DATA TO EXAMINE -
+++++

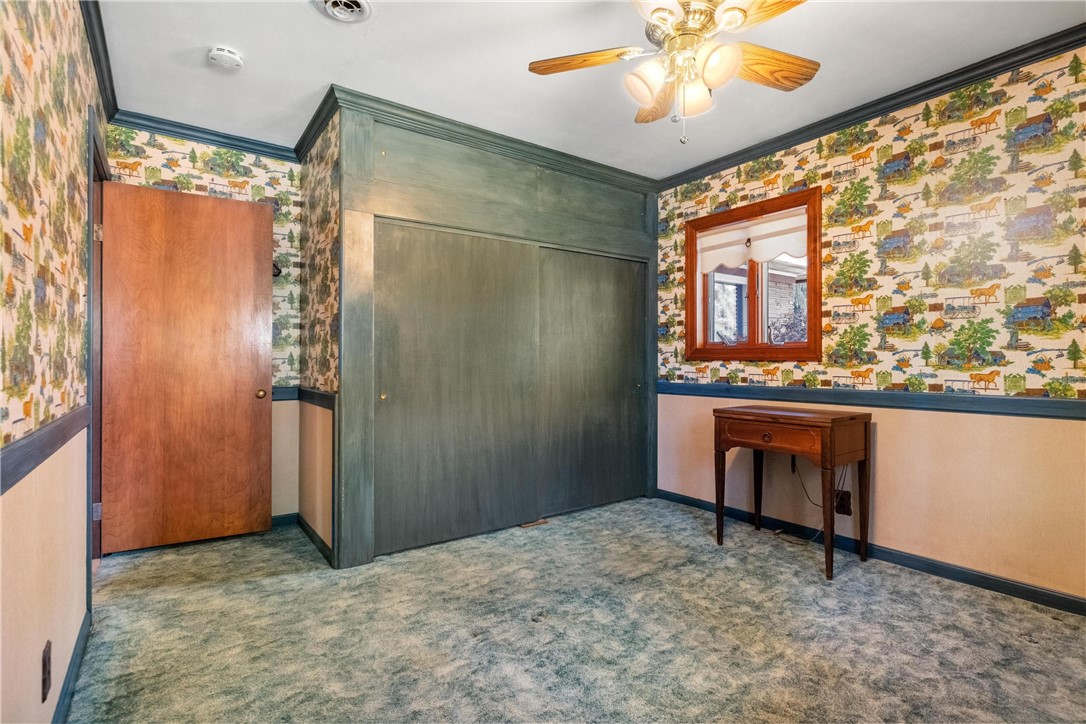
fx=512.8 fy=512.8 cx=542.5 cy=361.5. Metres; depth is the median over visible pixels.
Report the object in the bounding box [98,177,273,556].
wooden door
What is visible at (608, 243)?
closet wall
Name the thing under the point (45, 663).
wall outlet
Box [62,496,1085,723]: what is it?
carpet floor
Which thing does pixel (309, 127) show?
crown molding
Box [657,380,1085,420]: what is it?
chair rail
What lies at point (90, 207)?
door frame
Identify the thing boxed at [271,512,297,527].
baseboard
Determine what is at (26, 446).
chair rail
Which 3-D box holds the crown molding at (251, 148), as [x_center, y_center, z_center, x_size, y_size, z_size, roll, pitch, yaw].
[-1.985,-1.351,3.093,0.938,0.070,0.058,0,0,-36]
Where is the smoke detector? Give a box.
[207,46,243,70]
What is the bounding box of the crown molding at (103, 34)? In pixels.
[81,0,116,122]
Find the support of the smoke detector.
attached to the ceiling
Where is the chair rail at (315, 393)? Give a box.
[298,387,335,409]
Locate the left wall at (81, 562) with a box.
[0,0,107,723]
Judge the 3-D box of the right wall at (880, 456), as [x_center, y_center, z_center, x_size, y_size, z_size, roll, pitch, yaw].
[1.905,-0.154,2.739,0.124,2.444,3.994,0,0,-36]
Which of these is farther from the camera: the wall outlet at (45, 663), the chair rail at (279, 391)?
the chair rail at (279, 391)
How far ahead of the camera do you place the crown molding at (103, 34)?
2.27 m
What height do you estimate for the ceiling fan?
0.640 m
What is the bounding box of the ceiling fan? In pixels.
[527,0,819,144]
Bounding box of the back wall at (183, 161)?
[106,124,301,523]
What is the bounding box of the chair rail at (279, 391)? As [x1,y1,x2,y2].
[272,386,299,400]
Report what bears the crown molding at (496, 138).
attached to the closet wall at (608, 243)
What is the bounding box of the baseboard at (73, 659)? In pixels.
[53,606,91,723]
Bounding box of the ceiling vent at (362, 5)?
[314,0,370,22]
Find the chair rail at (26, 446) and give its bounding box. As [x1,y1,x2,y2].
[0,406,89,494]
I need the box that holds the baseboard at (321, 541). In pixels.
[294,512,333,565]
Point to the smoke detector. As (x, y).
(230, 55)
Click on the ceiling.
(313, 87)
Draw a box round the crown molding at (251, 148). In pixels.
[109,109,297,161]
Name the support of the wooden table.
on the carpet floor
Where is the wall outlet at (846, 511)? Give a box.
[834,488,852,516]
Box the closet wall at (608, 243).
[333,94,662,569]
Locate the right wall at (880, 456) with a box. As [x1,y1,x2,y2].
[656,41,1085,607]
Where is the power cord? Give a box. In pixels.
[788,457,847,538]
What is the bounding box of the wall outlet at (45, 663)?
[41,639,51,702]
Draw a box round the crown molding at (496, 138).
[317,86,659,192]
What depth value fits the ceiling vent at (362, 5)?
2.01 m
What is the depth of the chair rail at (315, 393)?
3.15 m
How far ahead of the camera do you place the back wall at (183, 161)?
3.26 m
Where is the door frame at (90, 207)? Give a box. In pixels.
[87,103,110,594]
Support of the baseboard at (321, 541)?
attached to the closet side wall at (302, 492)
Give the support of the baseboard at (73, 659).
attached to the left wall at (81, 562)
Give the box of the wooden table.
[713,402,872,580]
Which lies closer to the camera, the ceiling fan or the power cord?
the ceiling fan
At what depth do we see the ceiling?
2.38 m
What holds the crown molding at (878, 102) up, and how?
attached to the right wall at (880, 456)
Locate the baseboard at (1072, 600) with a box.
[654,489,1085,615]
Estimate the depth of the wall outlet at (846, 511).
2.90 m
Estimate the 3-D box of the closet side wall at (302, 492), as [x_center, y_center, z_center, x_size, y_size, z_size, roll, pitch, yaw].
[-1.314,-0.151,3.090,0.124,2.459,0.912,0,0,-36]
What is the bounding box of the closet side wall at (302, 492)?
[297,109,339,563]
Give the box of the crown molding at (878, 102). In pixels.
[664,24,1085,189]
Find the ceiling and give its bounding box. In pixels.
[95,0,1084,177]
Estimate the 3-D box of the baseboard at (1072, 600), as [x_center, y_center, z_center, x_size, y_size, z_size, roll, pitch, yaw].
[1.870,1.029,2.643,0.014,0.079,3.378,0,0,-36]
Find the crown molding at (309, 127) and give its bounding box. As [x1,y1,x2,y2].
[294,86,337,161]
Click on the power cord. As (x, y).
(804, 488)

+++++

BRIEF -
Repeat, exactly and in full, every entry in the data, but not the pictures.

SOLUTION TO THIS EXERCISE -
fx=512.8 fy=512.8 cx=542.5 cy=361.5. Metres; depth is the median over visible pixels.
Report the object in the bounding box [98,177,273,556].
wooden door
What is visible at (608, 243)?
closet wall
Name the thing under the point (45, 663).
wall outlet
Box [62,496,1085,723]: what is it?
carpet floor
Which thing does pixel (309, 127) show?
crown molding
Box [657,380,1085,420]: what is it?
chair rail
What lies at point (90, 207)?
door frame
Identify the thing boxed at [271,512,297,527].
baseboard
Determine what is at (26, 446).
chair rail
Which 3-D box holds the crown molding at (251, 148), as [x_center, y_center, z_center, x_size, y_size, z_size, roll, pitch, yaw].
[-1.985,-1.351,3.093,0.938,0.070,0.058,0,0,-36]
Where is the smoke detector? Give a box.
[207,46,243,70]
What is the bounding box of the crown molding at (103, 34)? In pixels.
[81,0,116,122]
Find the support of the smoke detector.
attached to the ceiling
Where is the chair rail at (315, 393)? Give a box.
[298,387,335,409]
Locate the left wall at (81, 562) with a box.
[0,0,107,723]
Judge the 3-D box of the right wall at (880, 456), as [x_center, y_center, z_center, x_size, y_size, z_size, roll, pitch, yaw].
[1.905,-0.154,2.739,0.124,2.444,3.994,0,0,-36]
Which of these is farther from the camera: the wall outlet at (45, 663), the chair rail at (279, 391)?
the chair rail at (279, 391)
How far ahead of the camera do you place the crown molding at (103, 34)?
2.27 m
What height do you estimate for the ceiling fan?
0.640 m
What is the bounding box of the ceiling fan? In pixels.
[527,0,819,144]
Bounding box of the back wall at (183, 161)?
[106,124,301,523]
What is the bounding box of the chair rail at (279, 391)? As [x1,y1,x2,y2].
[272,386,299,400]
Report what bears the crown molding at (496, 138).
attached to the closet wall at (608, 243)
What is the bounding box of the baseboard at (73, 659)? In pixels.
[53,606,91,723]
Bounding box of the ceiling vent at (362, 5)?
[314,0,370,22]
Find the chair rail at (26, 446) and give its bounding box. As [x1,y1,x2,y2].
[0,406,89,494]
I need the box that holds the baseboard at (321, 541). In pixels.
[294,512,333,565]
Point to the smoke detector. As (x, y).
(230, 55)
Click on the ceiling.
(313, 87)
Draw a box round the crown molding at (251, 148). In pixels.
[109,109,297,161]
Name the support of the wooden table.
on the carpet floor
Where is the wall outlet at (846, 511)? Give a box.
[834,488,852,516]
Box the closet wall at (608, 243).
[333,94,662,569]
Locate the right wall at (880, 456) with a box. As [x1,y1,x2,y2].
[656,41,1085,607]
Where is the power cord? Give a box. In pixels.
[788,457,847,538]
What is the bounding box of the wall outlet at (45, 663)?
[41,639,51,702]
Draw a box round the crown molding at (496, 138).
[317,86,659,192]
What depth value fits the ceiling vent at (362, 5)?
2.01 m
What is the depth of the chair rail at (315, 393)?
3.15 m
How far ahead of the camera do you place the back wall at (183, 161)?
3.26 m
Where is the door frame at (90, 207)? Give a box. In pixels.
[87,103,110,594]
Support of the baseboard at (321, 541)?
attached to the closet side wall at (302, 492)
Give the support of the baseboard at (73, 659).
attached to the left wall at (81, 562)
Give the box of the wooden table.
[713,402,872,580]
Which lies closer to the camera, the ceiling fan or the power cord?
the ceiling fan
At what depth do we see the ceiling?
2.38 m
What holds the crown molding at (878, 102) up, and how?
attached to the right wall at (880, 456)
Locate the baseboard at (1072, 600) with a box.
[654,489,1085,615]
Estimate the depth of the wall outlet at (846, 511).
2.90 m
Estimate the 3-D box of the closet side wall at (302, 492), as [x_center, y_center, z_center, x_size, y_size, z_size, roll, pitch, yaw].
[-1.314,-0.151,3.090,0.124,2.459,0.912,0,0,-36]
What is the bounding box of the closet side wall at (302, 492)?
[297,109,339,563]
Give the box of the crown molding at (878, 102). In pixels.
[664,24,1085,189]
Find the ceiling and give its bounding box. In pixels.
[95,0,1084,177]
Estimate the 3-D box of the baseboard at (1072, 600), as [x_center, y_center, z_center, x_size, y_size, z_size, roll, pitch, yaw].
[1.870,1.029,2.643,0.014,0.079,3.378,0,0,-36]
Find the crown molding at (309, 127) and give its bounding box. As [x1,y1,x2,y2].
[294,86,337,161]
Click on the power cord. As (x, y).
(804, 488)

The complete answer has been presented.